Announcing our pregnancy came in waves. First I told my husband, then I told my sister, after that we surprised our families, and lastly we announced our pregnancy to the world. There's always excitement in telling a new group. You know this exciting piece of information and know the news will bring others joy. At the same time, sometimes I like to reflect back on my little secret.

There was about a two hour window, maybe a little less when Henry was my little secret. When only I knew of his existence, before I even knew of him by name. A moment in time when he was just my baby and only I knew he was being formed. In one instance I learned about him and for that small window I had a little secret, a secret so big about something so small and yet so monumental.

I had taken my pregnancy test at my studio and immediately after getting a positive I had to go interact with my students and lead a class. I had to contain my excitement and calm my shaking body. I had to keep my mind focused on teaching when I just wanted to direct all my attention and energy to the life I had just learned about. I secretly placed my hands on my belly as I taught and thought about how I would share this little secret with my husband. But for that time he was my little secret.
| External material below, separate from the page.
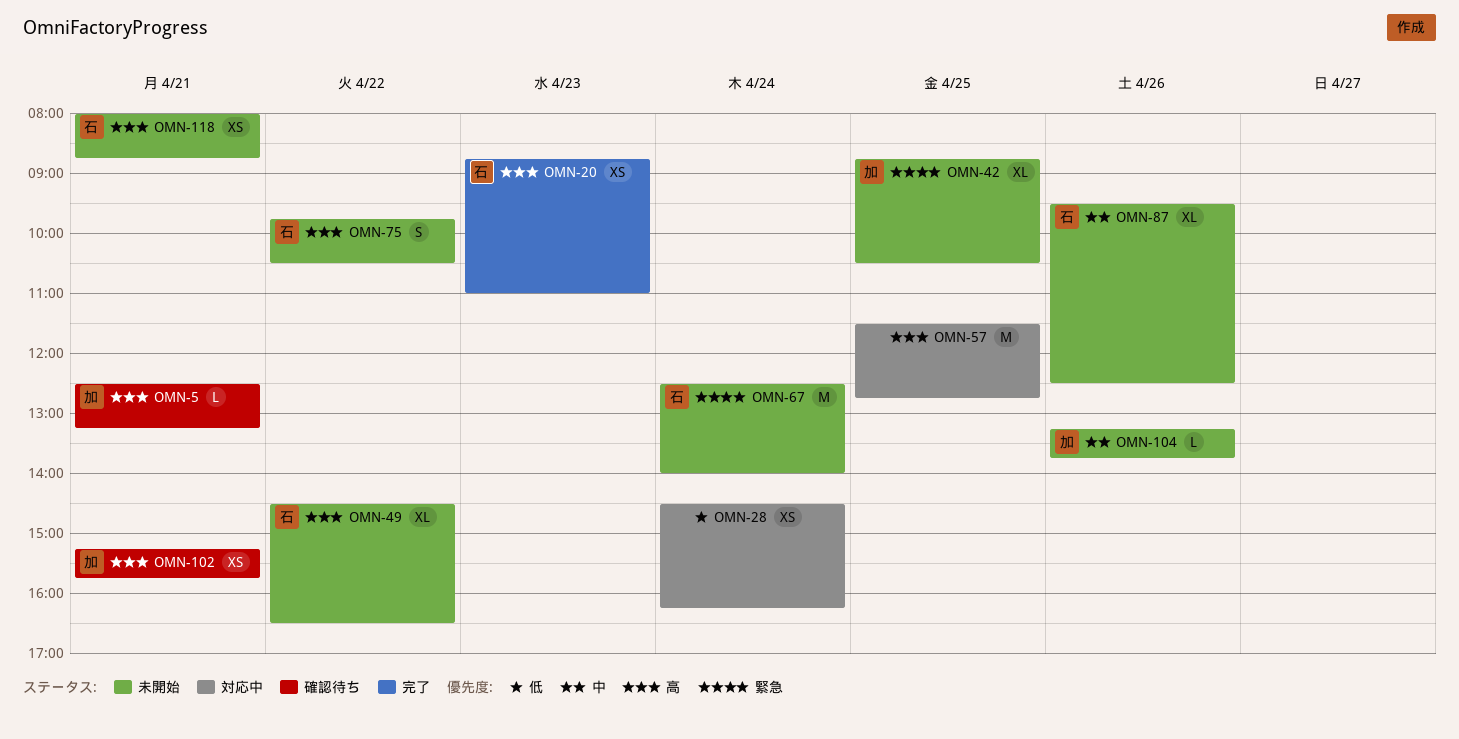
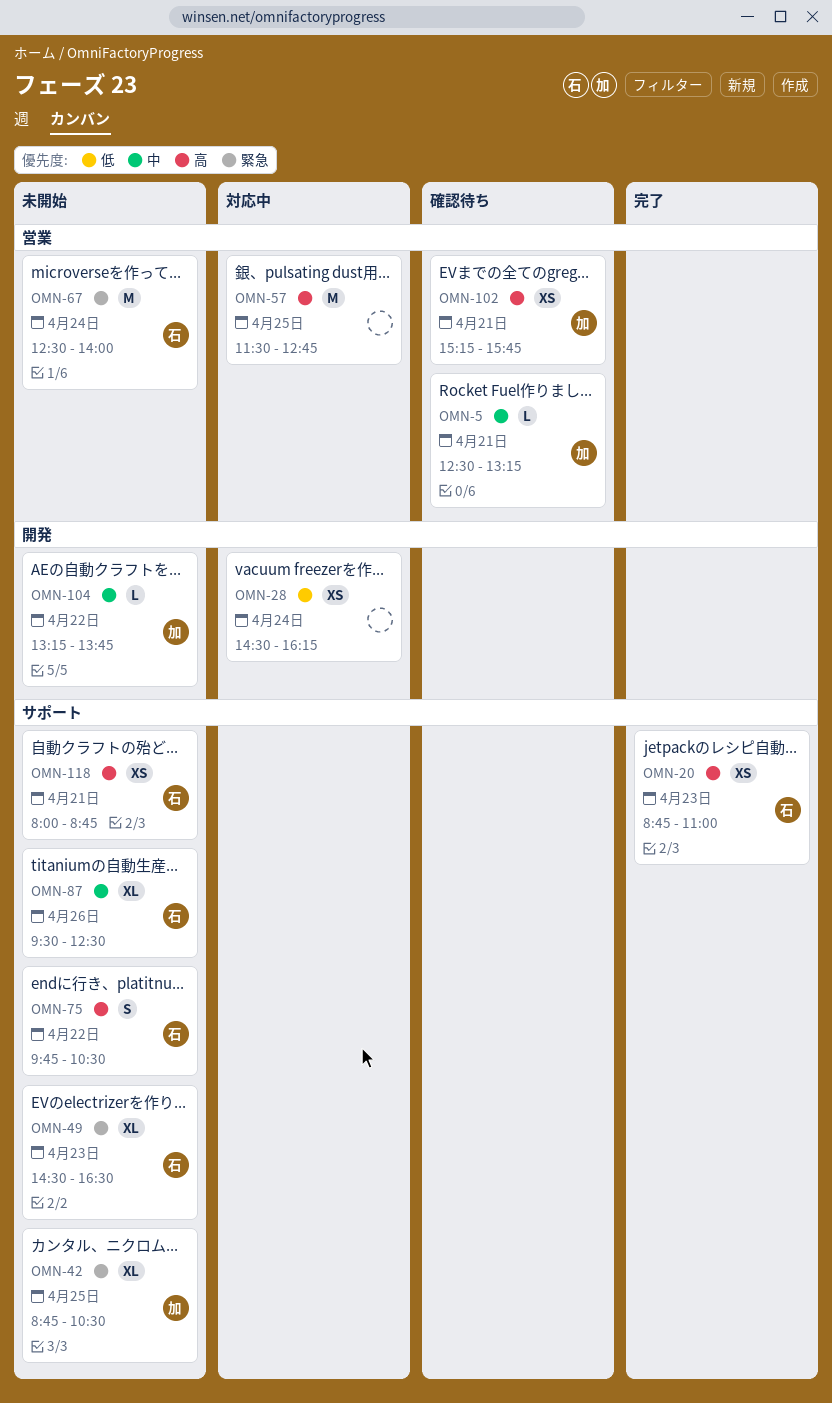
OMN-5, priority: 高 -> 中
OMN-49, priority: 高 -> 緊急
OMN-49, day: Apr 22 -> Apr 23
OMN-104, day: Apr 26 -> Apr 22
After class I ran home and surprised my husband. He was on shock for he hadn't had the time to digest it. I was, of course, thrilled to tell him, but in that one moment Henry no longer was my little secret.

For almost nine months he was part of me and I felt connected to him in a way that no one else could, yet at times I feel nostalgic for even the shorter time in which I first discovered my world would be changing. The smallest moment that I shared with just my baby. Him dwelling in me and my knowing of his sweet life.